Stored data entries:

*** Block opens ***

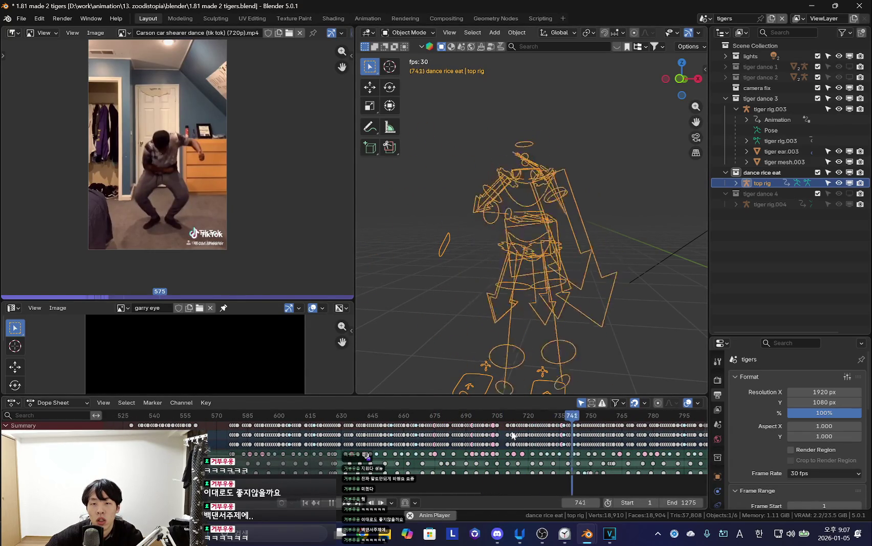
{"action": "scroll", "coordinate": [537, 313], "scroll_direction": "down", "scroll_amount": 5}
{"action": "scroll", "coordinate": [515, 440], "scroll_direction": "down", "scroll_amount": 1}
{"action": "scroll", "coordinate": [514, 440], "scroll_direction": "down", "scroll_amount": 2, "text": "ctrl"}
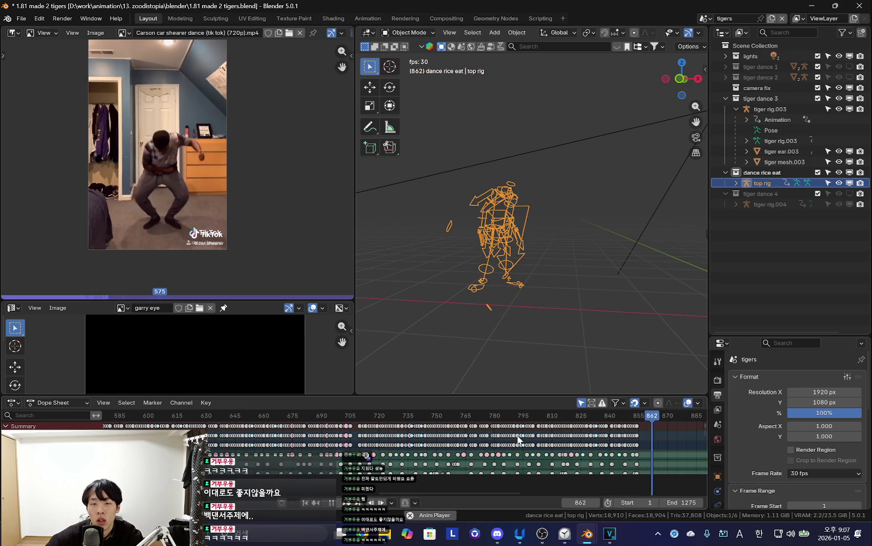
{"action": "key", "text": "space"}
{"action": "key", "text": "shift+alt+z"}
{"action": "key", "text": "shift+alt+z"}
{"action": "left_click", "coordinate": [594, 246]}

*** Block closes ***

### What the task asks
Retype the records in full, exactly as given, and omit the pictures.

### Output
{"action": "scroll", "coordinate": [537, 313], "scroll_direction": "down", "scroll_amount": 5}
{"action": "scroll", "coordinate": [515, 440], "scroll_direction": "down", "scroll_amount": 1}
{"action": "scroll", "coordinate": [514, 440], "scroll_direction": "down", "scroll_amount": 2, "text": "ctrl"}
{"action": "key", "text": "space"}
{"action": "key", "text": "shift+alt+z"}
{"action": "key", "text": "shift+alt+z"}
{"action": "left_click", "coordinate": [594, 246]}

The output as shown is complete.